• **Information given**
- - - -

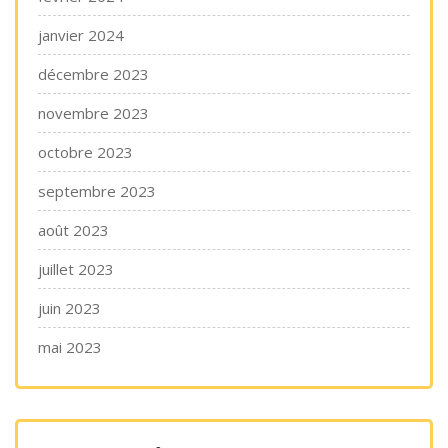
janvier 2024
décembre 2023
novembre 2023
octobre 2023
septembre 2023
août 2023
juillet 2023
juin 2023
mai 2023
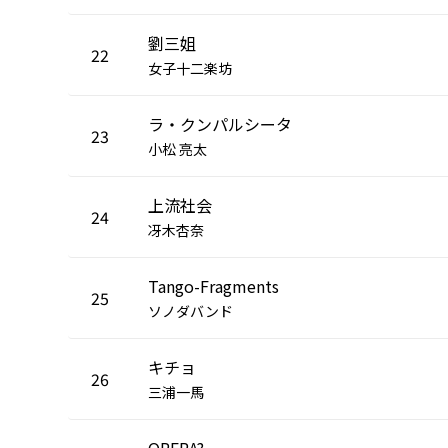
劉三姐
22
女子十二楽坊
ラ・クンパルシータ
23
小松 亮太
上流社会
24
冴木杏奈
Tango-Fragments
25
ソノダバンド
キチョ
26
三浦一馬
OPERA?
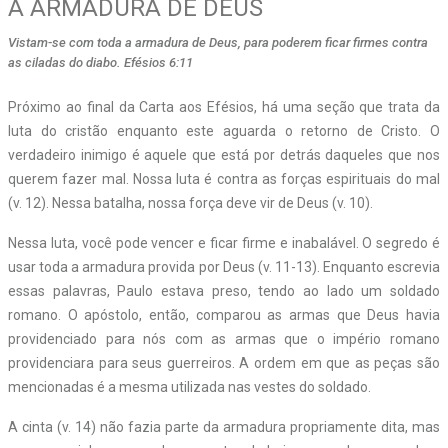
A ARMADURA DE DEUS
Vistam-se com toda a armadura de Deus, para poderem ficar firmes contra
as ciladas do diabo. Efésios 6:11
P
róximo ao final da Carta aos Efésios, há uma seção que trata da
luta do cristão enquanto este aguarda o retorno de Cristo. O
verdadeiro inimigo é aquele que está por detrás daqueles que nos
querem fazer mal. Nossa luta é contra as forças espirituais do mal
(v. 12). Nessa batalha, nossa força deve vir de Deus (v. 10).
Nessa luta, você pode vencer e ficar firme e inabalável. O segredo é
usar toda a armadura provida por Deus (v. 11-13). Enquanto escrevia
essas palavras, Paulo estava preso, tendo ao lado um soldado
romano. O apóstolo, então, comparou as armas que Deus havia
providenciado para nós com as armas que o império romano
providenciara para seus guerreiros. A ordem em que as peças são
mencionadas é a mesma utilizada nas vestes do soldado.
A cinta (v. 14) não fazia parte da armadura propriamente dita, mas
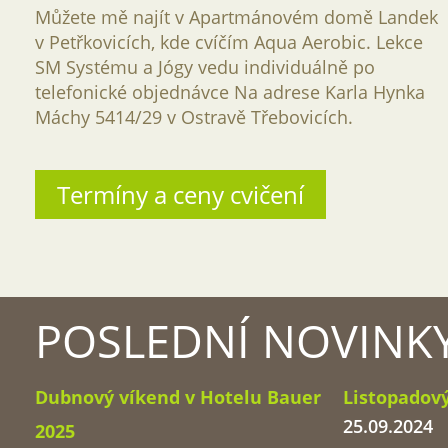
Můžete mě najít v Apartmánovém domě Landek
v Petřkovicích, kde cvíčím Aqua Aerobic. Lekce
SM Systému a Jógy vedu individuálně po
telefonické objednávce Na adrese Karla Hynka
Máchy 5414/29 v Ostravě Třebovicích.
Termíny a ceny cvičení
POSLEDNÍ NOVINK
Dubnový víkend v Hotelu Bauer
Listopadov
25.09.2024
2025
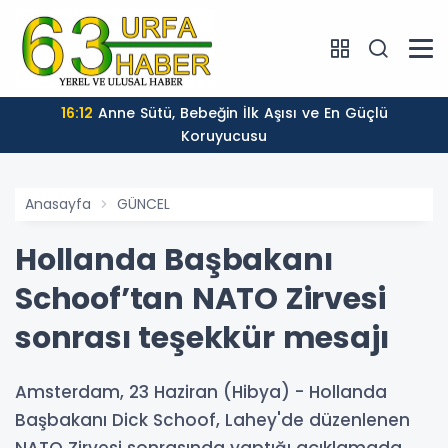
16:12
Anne Sütü, Bebeğin İlk Aşısı ve En Güçlü
Koruyucusu
Anasayfa
GÜNCEL
Hollanda Başbakanı
Schoof’tan NATO Zirvesi
sonrası teşekkür mesajı
Amsterdam, 23 Haziran (Hibya) - Hollanda
Başbakanı Dick Schoof, Lahey'de düzenlenen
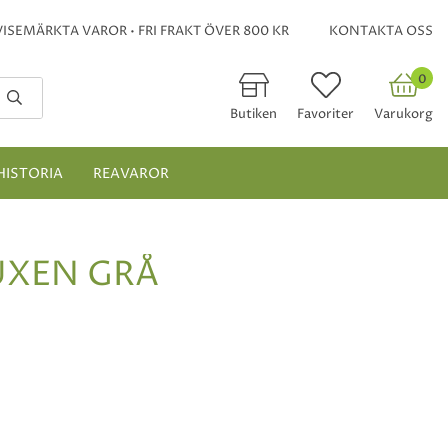
ISEMÄRKTA VAROR • FRI FRAKT ÖVER 800 KR
KONTAKTA OSS
0
Butiken
Favoriter
Varukorg
HISTORIA
REAVAROR
UXEN GRÅ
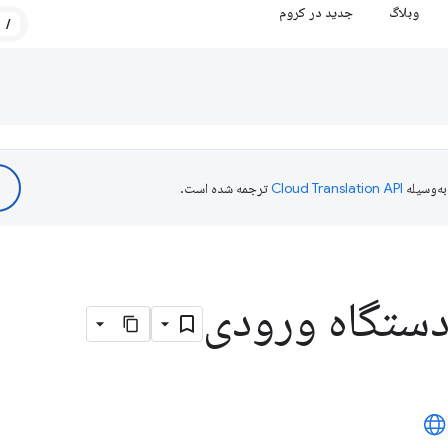
وبلاگ
جدید در کروم
/
ه‌وسیله
ترجمه شده است.
دستگاه ورودی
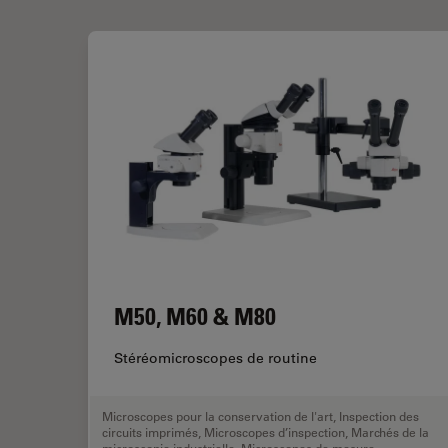
M50, M60 & M80
Stéréomicroscopes de routine
Microscopes pour la conservation de l'art
,
Inspection des
circuits imprimés
,
Microscopes d’inspection
,
Marchés de la
microscopie industrielle
,
Microscopes de mesure
,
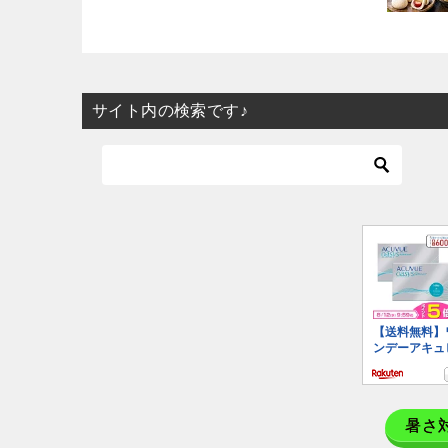
サイト内の検索です♪
暑さ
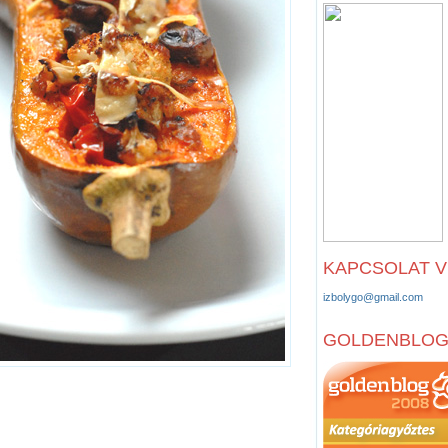
KAPCSOLAT 
izbolygo@gmail.com
GOLDENBLO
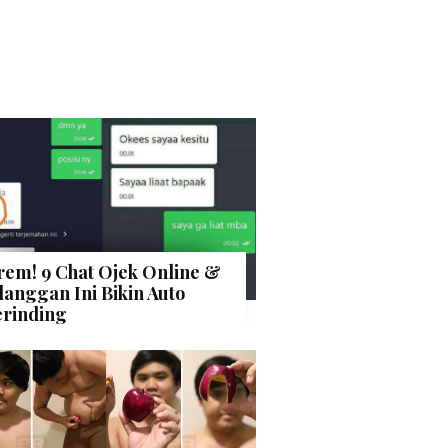
rem! 9 Chat Ojek Online &
langgan Ini Bikin Auto
rinding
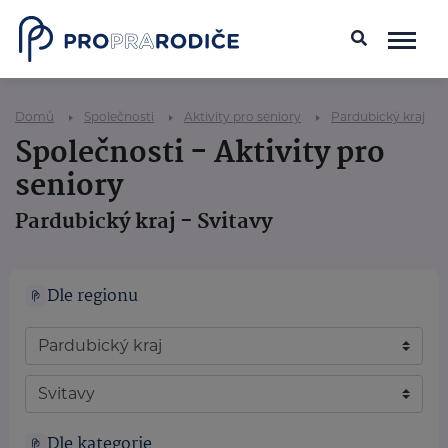
Domů
Společnosti
Aktivity pro seniory
Pardubický kraj
Společnosti - Aktivity pro
seniory
Pardubický kraj - Svitavy
Dle regionu
Dle kategorie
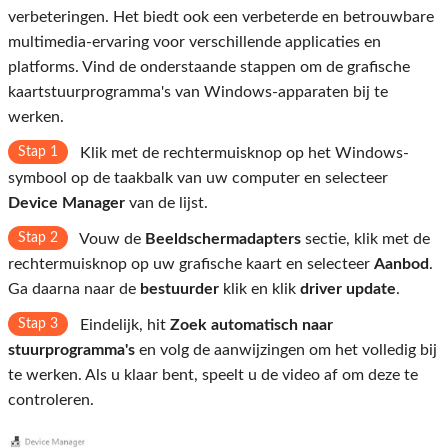
verbeteringen. Het biedt ook een verbeterde en betrouwbare
multimedia-ervaring voor verschillende applicaties en
platforms. Vind de onderstaande stappen om de grafische
kaartstuurprogramma's van Windows-apparaten bij te
werken.
Stap 1
Klik met de rechtermuisknop op het Windows-
symbool op de taakbalk van uw computer en selecteer
Device Manager
van de lijst.
Stap 2
Vouw de
Beeldschermadapters
sectie, klik met de
rechtermuisknop op uw grafische kaart en selecteer
Aanbod
.
Ga daarna naar de
bestuurder
klik en klik
driver update
.
Stap 3
Eindelijk, hit
Zoek automatisch naar
stuurprogramma's
en volg de aanwijzingen om het volledig bij
te werken. Als u klaar bent, speelt u de video af om deze te
controleren.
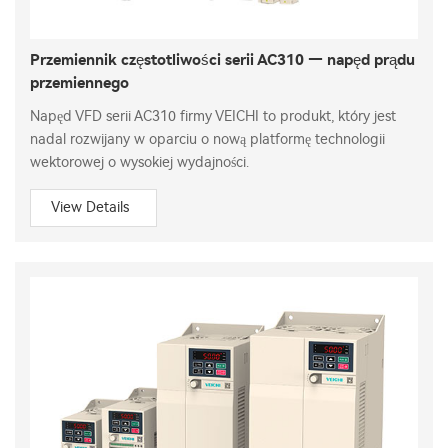
Przemiennik częstotliwości serii AC310 — napęd prądu
przemiennego
Napęd VFD serii AC310 firmy VEICHI to produkt, który jest
nadal rozwijany w oparciu o nową platformę technologii
wektorowej o wysokiej wydajności.
View Details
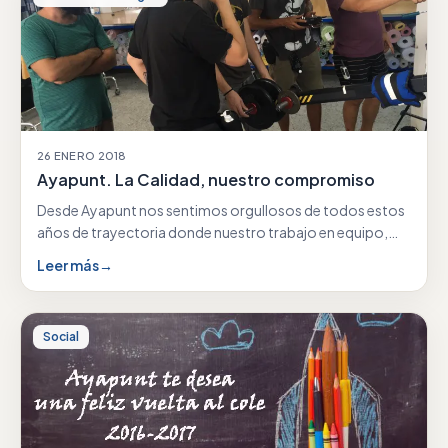
26 ENERO 2018
Ayapunt. La Calidad, nuestro compromiso
Desde Ayapunt nos sentimos orgullosos de todos estos
años de trayectoria donde nuestro trabajo en equipo,
nuestra…
Leer más
→
Social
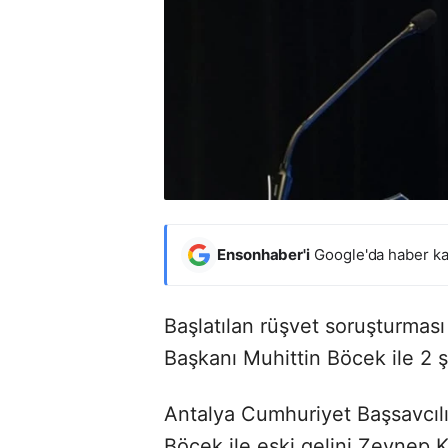
Ensonhaber'i
Google'da haber ka
Başlatılan rüşvet soruşturmas
Başkanı Muhittin Böcek ile 2 şü
Antalya Cumhuriyet Başsavcılı
Böcek ile eski gelini Zeynep K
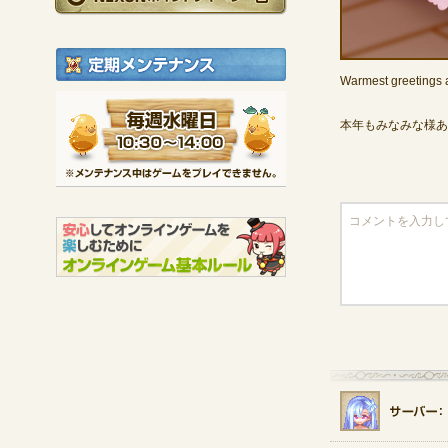
定期メンテナンス
Warmest greetings a
毎週水曜日 10:30～1
※メンテナンス中は
本年もみなみな様あ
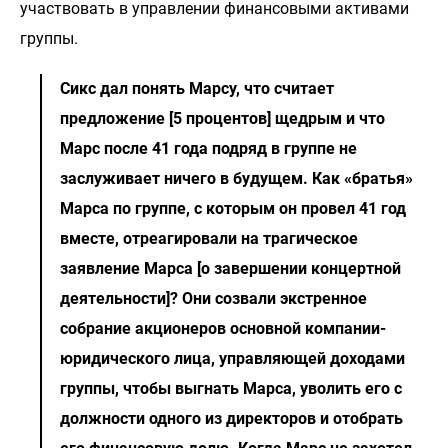
участвовать в управлении финансовыми активами
группы.
Сикс дал понять Марсу, что считает
предложение [5 процентов] щедрым и что
Марс после 41 года подряд в группе не
заслуживает ничего в будущем. Как «братья»
Марса по группе, с которым он провел 41 год
вместе, отреагировали на трагическое
заявление Марса [о завершении концертной
деятельности]? Они созвали экстренное
собрание акционеров основной компании-
юридического лица, управляющей доходами
группы, чтобы выгнать Марса, уволить его с
должности одного из директоров и отобрать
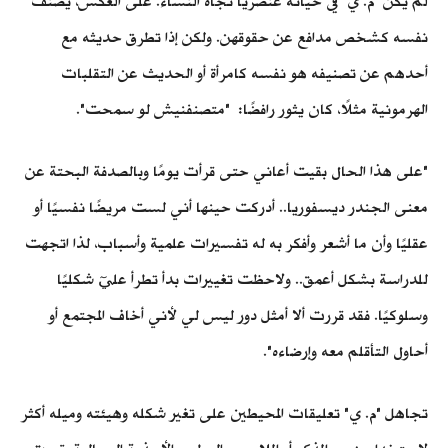
لم يكن "م. ي" في حياته عنصريًا تجاه النساء. على العكس، يصنف
نفسه كشخص مدافع عن حقوقهن. ولكن إذا تطرق حديثه مع
أحدهم عن تصنيفه هو نفسه كامرأة أو الحديث عن التقلبات
الهرمونية مثلًا، كان يثور رافضًا: "متصنفنيش لو سمحت".
"على هذا الحال بقيت أعاني حتى قرأت يومًا وبالصدفة البحتة عن
معنى الجندر ديسفوريا.. أدركت حينها أني لست مريضًا نفسيًا أو
عقليًا وأن ما أشعر وأفكر به له تفسيرات علمية وأسباب، لذا اتجهت
للدراسة بشكل أعمق.. ولاحظت تغييرات بدأ تطرأ عليٓ شكليًا
وسلوكيًا. فقد قررت ألا أمثل دور ليس لي لأني أخاف المجتمع أو
أحاول التأقلم معه وإرضاءه".
تجاهل "م. ي" تعليقات المحيطين على تغير شكله وهيئته وميله أكثر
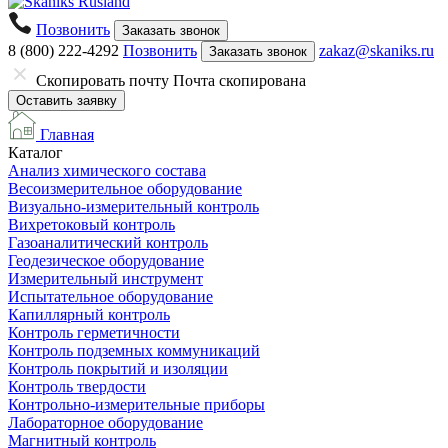
Позвонить
Заказать звонок
8 (800) 222-4292
Позвонить
zakaz@skaniks.ru
Заказать звонок
Скопировать почту
Почта скопирована
Оставить заявку
Главная
Каталог
Анализ химического состава
Весоизмерительное оборудование
Визуально-измерительный контроль
Вихретоковый контроль
Газоаналитический контроль
Геодезическое оборудование
Измерительный инструмент
Испытательное оборудование
Капиллярный контроль
Контроль герметичности
Контроль подземных коммуникаций
Контроль покрытий и изоляции
Контроль твердости
Контрольно-измерительные приборы
Лабораторное оборудование
Магнитный контроль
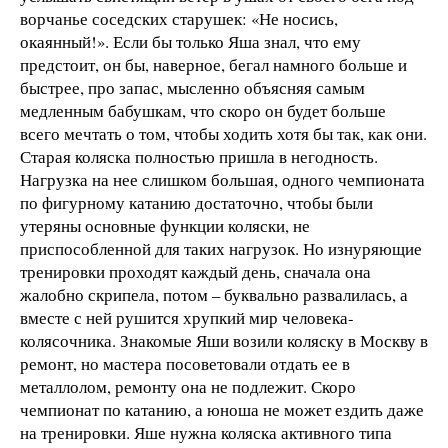
ворчанье соседских старушек: «Не носись,
окаянный!». Если бы только Яша знал, что ему
предстоит, он бы, наверное, бегал намного больше и
быстрее, про запас, мысленно объясняя самым
медленным бабушкам, что скоро он будет больше
всего мечтать о том, чтобы ходить хотя бы так, как они.
Старая коляска полностью пришла в негодность.
Нагрузка на нее слишком большая, одного чемпионата
по фигурному катанию достаточно, чтобы были
утеряны основные функции коляски, не
приспособленной для таких нагрузок. Но изнуряющие
тренировки проходят каждый день, сначала она
жалобно скрипела, потом – буквально развалилась, а
вместе с ней рушится хрупкий мир человека-
колясочника. Знакомые Яши возили коляску в Москву в
ремонт, но мастера посоветовали отдать ее в
металлолом, ремонту она не подлежит. Скоро
чемпионат по катанию, а юноша не может ездить даже
на тренировки. Яше нужна коляска активного типа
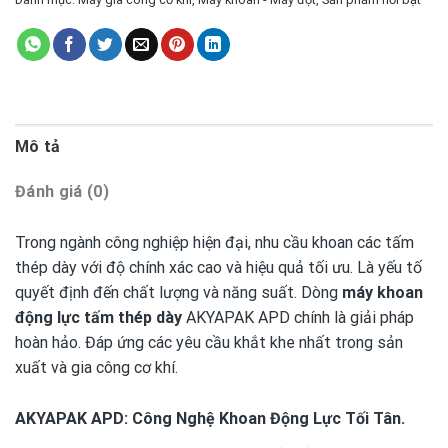
Mô tả
Đánh giá (0)
Trong ngành công nghiệp hiện đại, nhu cầu khoan các tấm
thép dày với độ chính xác cao và hiệu quả tối ưu. Là yếu tố
quyết định đến chất lượng và năng suất. Dòng
máy khoan
động lực tấm thép dày
AKYAPAK APD chính là giải pháp
hoàn hảo. Đáp ứng các yêu cầu khắt khe nhất trong sản
xuất và gia công cơ khí.
AKYAPAK APD: Công Nghệ Khoan Động Lực Tối Tân.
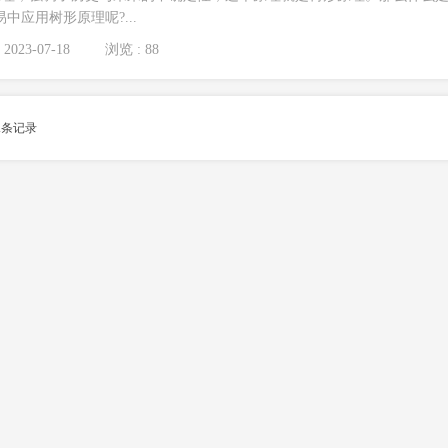
中应用树形原理呢?...
2023-07-18
浏览 : 88
1
条记录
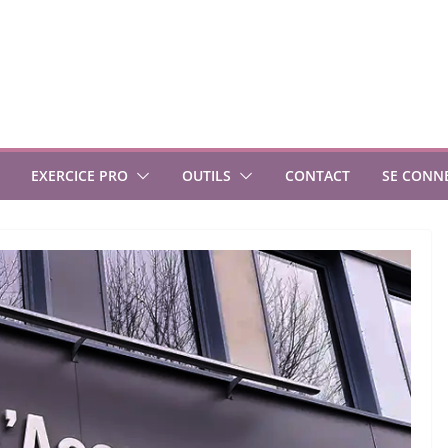
EXERCICE PRO
OUTILS
CONTACT
SE CONN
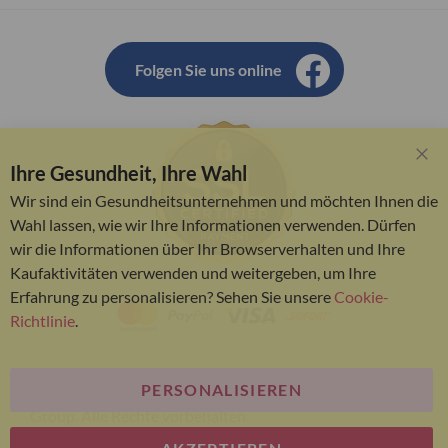
Folgen Sie uns online
Ihre Gesundheit, Ihre Wahl
Clo
Coo
Wir sind ein Gesundheitsunternehmen und möchten Ihnen die
Bar
Wahl lassen, wie wir Ihre Informationen verwenden. Dürfen
wir die Informationen über Ihr Browserverhalten und Ihre
Kaufaktivitäten verwenden und weitergeben, um Ihre
Erfahrung zu personalisieren? Sehen Sie unsere
Cookie-
Richtlinie
.
PERSONALISIEREN
© Bariatric Advantage® ist eine Marke der Metagenics
Group. Alle Rechte vorbehalten.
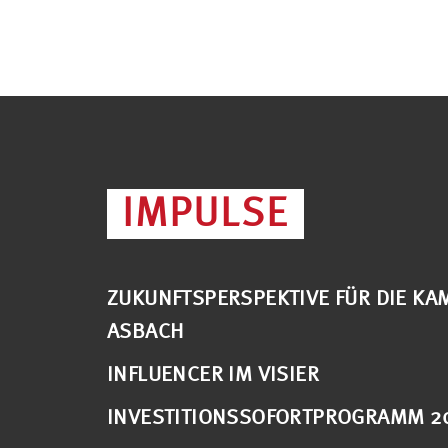
IMPULSE
ZUKUNFTSPERSPEKTIVE FÜR DIE KAM
ASBACH
INFLUENCER IM VISIER
INVESTITIONSSOFORTPROGRAMM 2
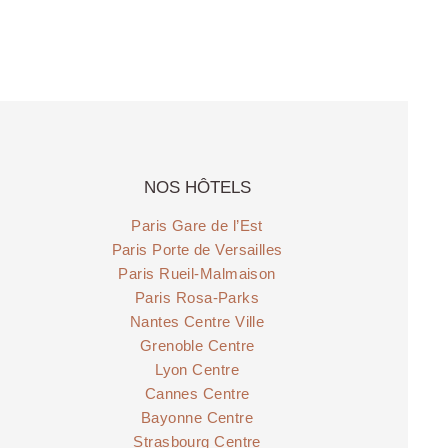
NOS HÔTELS
Paris Gare de l’Est
Paris Porte de Versailles
Paris Rueil-Malmaison
Paris Rosa-Parks
Nantes Centre Ville
Grenoble Centre
Lyon Centre
Cannes Centre
Bayonne Centre
Strasbourg Centre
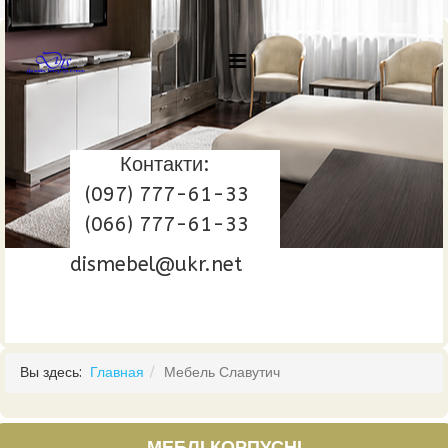
Контакти:
(097) 777-61-33
(066) 777-61-33
dismebel@ukr.net
Вы здесь:
Главная
Мебель Славутич
МЕБЛІ КОРПУСНІ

- - - -

• **Problem to solve**
Starting with the line that holds "dismebel@ukr.net", copy every line through the end of the data above. Reproduce them exactly, with no other material.

• **Reply to the task**
dismebel@ukr.net
Вы здесь:
Главная
Мебель Славутич
МЕБЛІ КОРПУСНІ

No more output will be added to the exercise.